Pour ce roman, la critique, pour une fois relativement unanime, parle déjà de meilleure fiction de l’année ! En tous les cas, “La Route étroite vers le Nord lointain”, sixième roman de l’Australien Richard Flanagan (1961), est ce type de livre trop rare qui vous fait pousser des jurons d’admiration (d’envie ?) et, accessoirement, sourire de bonheur devant l’ineffable vérité : il n’est rien de plus prenant qu’un bon livre. Et ce roman-là figure parmi les très, très bons. C’est pourtant un récit de guerre et d’horreur. Le livre relate l’histoire de Dorrigo Evans, un jeune Australien, qui intègre l’armée nationale en 1941 comme médecin militaire. Lors de la reddition des forces alliées à Singapour, il est détenu dans un camp de travail de l’armée japonaise sur la ligne de chemin de fer Thaïlande-Birmanie. C’est “La Ligne”, projet fou auquel les Japonais tiennent à tout prix, y faisant travailler comme des esclaves Australiens, Tamouls, Chinois, Malais, Thaïs ou Javanais.

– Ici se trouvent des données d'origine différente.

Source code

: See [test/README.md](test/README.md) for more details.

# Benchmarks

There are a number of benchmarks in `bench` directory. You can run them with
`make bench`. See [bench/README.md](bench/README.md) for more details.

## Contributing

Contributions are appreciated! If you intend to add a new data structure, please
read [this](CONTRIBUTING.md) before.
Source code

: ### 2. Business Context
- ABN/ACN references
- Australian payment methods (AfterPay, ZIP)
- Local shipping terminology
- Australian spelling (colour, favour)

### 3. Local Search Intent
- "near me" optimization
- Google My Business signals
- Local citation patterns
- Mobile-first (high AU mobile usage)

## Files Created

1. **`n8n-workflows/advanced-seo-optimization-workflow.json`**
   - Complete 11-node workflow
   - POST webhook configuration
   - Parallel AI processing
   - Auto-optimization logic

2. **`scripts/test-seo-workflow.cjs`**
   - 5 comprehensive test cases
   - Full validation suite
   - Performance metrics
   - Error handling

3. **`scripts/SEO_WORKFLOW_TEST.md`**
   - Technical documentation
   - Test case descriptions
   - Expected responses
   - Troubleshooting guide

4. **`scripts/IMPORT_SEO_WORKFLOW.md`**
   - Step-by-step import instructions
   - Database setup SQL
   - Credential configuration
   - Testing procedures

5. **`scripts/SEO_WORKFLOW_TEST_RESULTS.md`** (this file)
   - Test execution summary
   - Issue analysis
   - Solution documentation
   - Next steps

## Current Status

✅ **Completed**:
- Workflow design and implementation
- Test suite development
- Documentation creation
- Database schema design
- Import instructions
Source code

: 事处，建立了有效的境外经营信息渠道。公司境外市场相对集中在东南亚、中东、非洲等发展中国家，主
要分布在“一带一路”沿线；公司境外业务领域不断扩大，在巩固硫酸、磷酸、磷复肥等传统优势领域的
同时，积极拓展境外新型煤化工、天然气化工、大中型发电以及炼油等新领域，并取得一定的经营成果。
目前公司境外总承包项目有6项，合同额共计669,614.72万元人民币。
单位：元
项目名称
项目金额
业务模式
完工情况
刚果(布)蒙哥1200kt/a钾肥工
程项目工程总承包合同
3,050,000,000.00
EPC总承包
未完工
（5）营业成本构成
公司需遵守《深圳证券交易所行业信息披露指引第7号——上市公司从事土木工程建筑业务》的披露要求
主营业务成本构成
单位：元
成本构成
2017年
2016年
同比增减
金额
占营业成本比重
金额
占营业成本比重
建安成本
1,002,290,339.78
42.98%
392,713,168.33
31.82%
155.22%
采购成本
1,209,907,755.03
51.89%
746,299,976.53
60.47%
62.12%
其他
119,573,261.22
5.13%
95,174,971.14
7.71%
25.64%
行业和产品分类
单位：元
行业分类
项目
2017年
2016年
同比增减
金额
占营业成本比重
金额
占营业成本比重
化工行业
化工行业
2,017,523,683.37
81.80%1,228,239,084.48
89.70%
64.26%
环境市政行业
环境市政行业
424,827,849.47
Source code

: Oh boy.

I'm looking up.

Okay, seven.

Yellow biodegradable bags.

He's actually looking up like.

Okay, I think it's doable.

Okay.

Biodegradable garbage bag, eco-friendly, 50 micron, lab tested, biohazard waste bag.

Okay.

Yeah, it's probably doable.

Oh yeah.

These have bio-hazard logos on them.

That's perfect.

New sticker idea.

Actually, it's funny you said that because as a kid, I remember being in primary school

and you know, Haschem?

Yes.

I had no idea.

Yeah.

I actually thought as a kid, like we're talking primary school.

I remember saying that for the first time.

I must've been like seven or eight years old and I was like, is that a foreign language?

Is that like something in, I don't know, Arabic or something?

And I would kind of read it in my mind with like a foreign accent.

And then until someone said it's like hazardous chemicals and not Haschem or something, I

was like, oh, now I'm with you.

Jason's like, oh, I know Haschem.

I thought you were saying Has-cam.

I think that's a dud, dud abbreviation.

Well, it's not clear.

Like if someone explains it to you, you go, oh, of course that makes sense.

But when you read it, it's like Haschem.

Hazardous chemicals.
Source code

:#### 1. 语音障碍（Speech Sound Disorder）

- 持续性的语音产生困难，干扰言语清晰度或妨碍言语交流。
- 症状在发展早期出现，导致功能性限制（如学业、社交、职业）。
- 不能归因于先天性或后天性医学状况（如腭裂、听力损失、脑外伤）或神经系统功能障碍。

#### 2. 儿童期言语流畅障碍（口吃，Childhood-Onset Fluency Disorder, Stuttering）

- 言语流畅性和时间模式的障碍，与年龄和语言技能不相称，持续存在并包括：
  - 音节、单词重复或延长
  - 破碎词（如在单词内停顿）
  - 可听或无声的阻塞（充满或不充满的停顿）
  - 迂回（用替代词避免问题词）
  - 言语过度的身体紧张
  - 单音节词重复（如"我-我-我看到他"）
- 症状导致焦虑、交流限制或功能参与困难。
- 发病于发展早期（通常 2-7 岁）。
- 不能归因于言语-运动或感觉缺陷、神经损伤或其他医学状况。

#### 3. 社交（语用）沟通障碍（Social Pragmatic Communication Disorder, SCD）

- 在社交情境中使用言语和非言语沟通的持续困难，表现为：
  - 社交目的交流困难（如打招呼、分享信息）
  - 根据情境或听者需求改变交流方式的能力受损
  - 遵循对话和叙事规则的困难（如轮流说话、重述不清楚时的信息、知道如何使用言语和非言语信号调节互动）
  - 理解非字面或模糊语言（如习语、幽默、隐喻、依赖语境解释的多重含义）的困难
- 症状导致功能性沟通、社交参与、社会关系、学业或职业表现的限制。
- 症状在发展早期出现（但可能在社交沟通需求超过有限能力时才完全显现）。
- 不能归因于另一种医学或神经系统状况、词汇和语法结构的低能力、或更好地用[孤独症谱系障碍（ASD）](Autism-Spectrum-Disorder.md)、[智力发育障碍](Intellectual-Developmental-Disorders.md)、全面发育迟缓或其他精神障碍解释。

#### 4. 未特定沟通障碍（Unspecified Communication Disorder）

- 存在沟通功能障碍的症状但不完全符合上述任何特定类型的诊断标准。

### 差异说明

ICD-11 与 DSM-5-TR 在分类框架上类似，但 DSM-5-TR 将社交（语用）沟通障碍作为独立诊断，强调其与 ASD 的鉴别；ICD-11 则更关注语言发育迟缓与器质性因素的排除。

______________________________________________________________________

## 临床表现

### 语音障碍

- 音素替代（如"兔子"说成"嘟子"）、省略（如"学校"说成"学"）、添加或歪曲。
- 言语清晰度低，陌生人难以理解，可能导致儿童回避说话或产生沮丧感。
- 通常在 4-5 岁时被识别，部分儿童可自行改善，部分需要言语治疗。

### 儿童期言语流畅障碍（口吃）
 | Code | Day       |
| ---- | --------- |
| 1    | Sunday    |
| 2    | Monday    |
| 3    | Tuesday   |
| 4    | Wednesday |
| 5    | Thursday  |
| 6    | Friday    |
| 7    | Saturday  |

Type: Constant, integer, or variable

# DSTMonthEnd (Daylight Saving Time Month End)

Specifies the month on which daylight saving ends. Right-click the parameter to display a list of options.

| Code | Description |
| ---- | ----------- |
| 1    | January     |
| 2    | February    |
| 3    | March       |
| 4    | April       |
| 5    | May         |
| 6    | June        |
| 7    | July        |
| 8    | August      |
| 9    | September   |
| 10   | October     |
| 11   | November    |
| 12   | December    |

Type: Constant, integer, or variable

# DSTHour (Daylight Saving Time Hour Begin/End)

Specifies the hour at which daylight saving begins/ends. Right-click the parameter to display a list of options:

On songe forcément au “Pont de la rivière Kwaï” (1957), le film de David Lean, mais l’Australien Richard Flanagan — dont le père a travaillé sur ce chantier — sait décrire avec des mots précis ce que les images n’ont qu’effleuré : la violence démentielle des hommes et la folie des hommes à survivre. Autre motif majeur qui traverse ce roman : la mémoire qui s’effrite. Car, après la guerre, le colonel Evans devient aux yeux de l’opinion publique un héros sollicité par les médias. Marié, chirurgien réputé, il accumule les mignonnettes de whisky et les femmes de passage. Heureux homme ? Il réalise pourtant très vite que sa vie « tombe en morceaux », dispersant les noms et les visages de ceux qui sont morts le long de “La Ligne”, et dont seuls les ossements blanchis par les pluies rappellent le souvenir.
Richard Flanagan, “La Route étroite vers le Nord lointain”, Actes Sud, 25 dollars.